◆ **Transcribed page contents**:
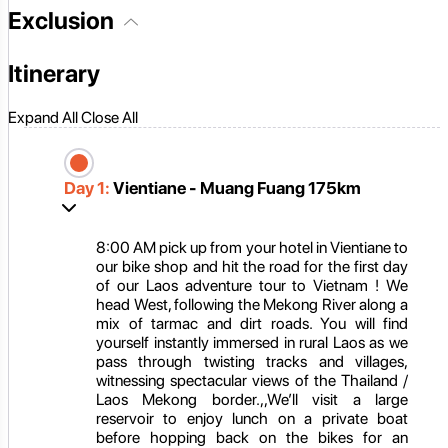
Exclusion
Itinerary
Expand All
Close All
Day 1:
Vientiane - Muang Fuang 175km
8:00 AM pick up from your hotel in Vientiane to
our bike shop and hit the road for the first day
of our Laos adventure tour to Vietnam ! We
head West, following the Mekong River along a
mix of tarmac and dirt roads. You will find
yourself instantly immersed in rural Laos as we
pass through twisting tracks and villages,
witnessing spectacular views of the Thailand /
Laos Mekong border.,,We’ll visit a large
reservoir to enjoy lunch on a private boat
before hopping back on the bikes for an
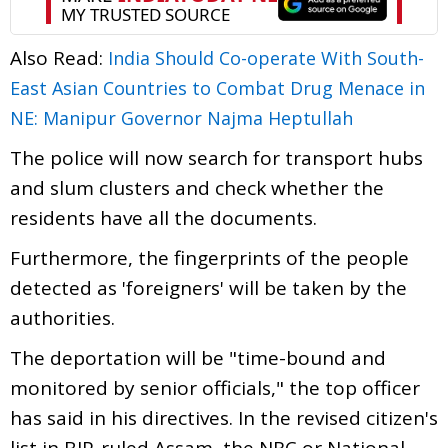
Also Read:
India Should Co-operate With South-
East Asian Countries to Combat Drug Menace in
NE: Manipur Governor Najma Heptullah
The police will now search for transport hubs
and slum clusters and check whether the
residents have all the documents.
Furthermore, the fingerprints of the people
detected as 'foreigners' will be taken by the
authorities.
The deportation will be "time-bound and
monitored by senior officials," the top officer
has said in his directives. In the revised citizen's
list in BJP-ruled Assam, the NRC or National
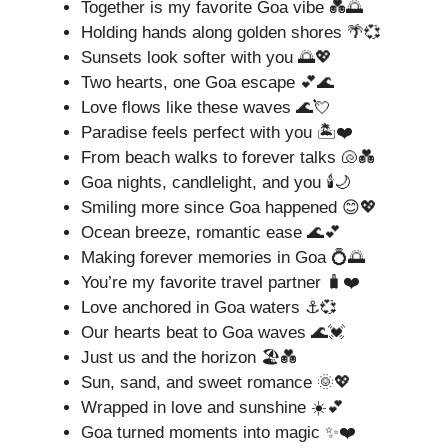
Together is my favorite Goa vibe 💑🌅
Holding hands along golden shores 🌴💞
Sunsets look softer with you 🌅💖
Two hearts, one Goa escape 💕🌊
Love flows like these waves 🌊💘
Paradise feels perfect with you 🏝️❤️
From beach walks to forever talks 🐚💑
Goa nights, candlelight, and you 🕯️🌙
Smiling more since Goa happened 😊💖
Ocean breeze, romantic ease 🌊💕
Making forever memories in Goa 💍🌅
You’re my favorite travel partner 🧳❤️
Love anchored in Goa waters ⚓💞
Our hearts beat to Goa waves 🌊💓
Just us and the horizon 🏖️💑
Sun, sand, and sweet romance 🌞💖
Wrapped in love and sunshine ☀️💕
Goa turned moments into magic ✨❤️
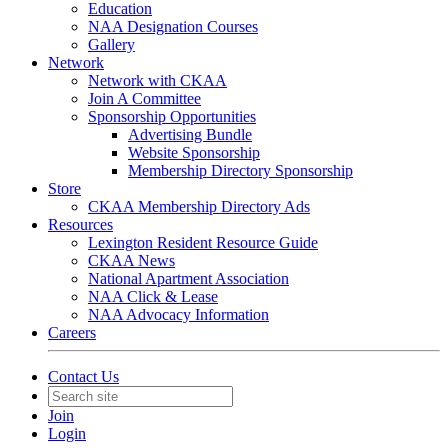
Education
NAA Designation Courses
Gallery
Network
Network with CKAA
Join A Committee
Sponsorship Opportunities
Advertising Bundle
Website Sponsorship
Membership Directory Sponsorship
Store
CKAA Membership Directory Ads
Resources
Lexington Resident Resource Guide
CKAA News
National Apartment Association
NAA Click & Lease
NAA Advocacy Information
Careers
Contact Us
Join
Login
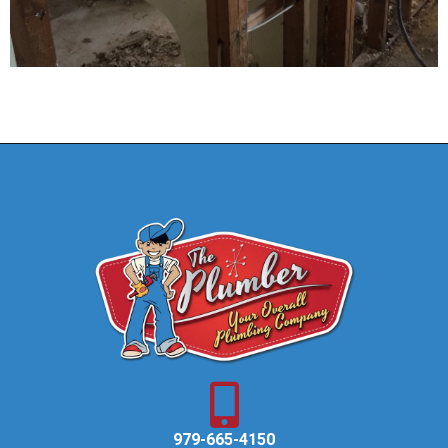
979-665-4150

◆ **Work request**: Please reproduce the entries above exactly, omitting every picture.

◆ **Solution to this problem**:
Exclusion
Itinerary
Expand All
Close All
Day 1:
Vientiane - Muang Fuang 175km
8:00 AM pick up from your hotel in Vientiane to
our bike shop and hit the road for the first day
of our Laos adventure tour to Vietnam ! We
head West, following the Mekong River along a
mix of tarmac and dirt roads. You will find
yourself instantly immersed in rural Laos as we
pass through twisting tracks and villages,
witnessing spectacular views of the Thailand /
Laos Mekong border.,,We’ll visit a large
reservoir to enjoy lunch on a private boat
before hopping back on the bikes for an
Also Read:
India Should Co-operate With South-
East Asian Countries to Combat Drug Menace in
NE: Manipur Governor Najma Heptullah
The police will now search for transport hubs
and slum clusters and check whether the
residents have all the documents.
Furthermore, the fingerprints of the people
detected as 'foreigners' will be taken by the
authorities.
The deportation will be "time-bound and
monitored by senior officials," the top officer
has said in his directives. In the revised citizen's
list in BJP-ruled Assam, the NRC or National
Together is my favorite Goa vibe 💑🌅
Holding hands along golden shores 🌴💞
Sunsets look softer with you 🌅💖
Two hearts, one Goa escape 💕🌊
Love flows like these waves 🌊💘
Paradise feels perfect with you 🏝️❤️
From beach walks to forever talks 🐚💑
Goa nights, candlelight, and you 🕯️🌙
Smiling more since Goa happened 😊💖
Ocean breeze, romantic ease 🌊💕
Making forever memories in Goa 💍🌅
You’re my favorite travel partner 🧳❤️
Love anchored in Goa waters ⚓💞
Our hearts beat to Goa waves 🌊💓
Just us and the horizon 🏖️💑
Sun, sand, and sweet romance 🌞💖
Wrapped in love and sunshine ☀️💕
Goa turned moments into magic ✨❤️
Education
NAA Designation Courses
Gallery
Network
Network with CKAA
Join A Committee
Sponsorship Opportunities
Advertising Bundle
Website Sponsorship
Membership Directory Sponsorship
Store
CKAA Membership Directory Ads
Resources
Lexington Resident Resource Guide
CKAA News
National Apartment Association
NAA Click & Lease
NAA Advocacy Information
Careers
Contact Us
Join
Login
979-665-4150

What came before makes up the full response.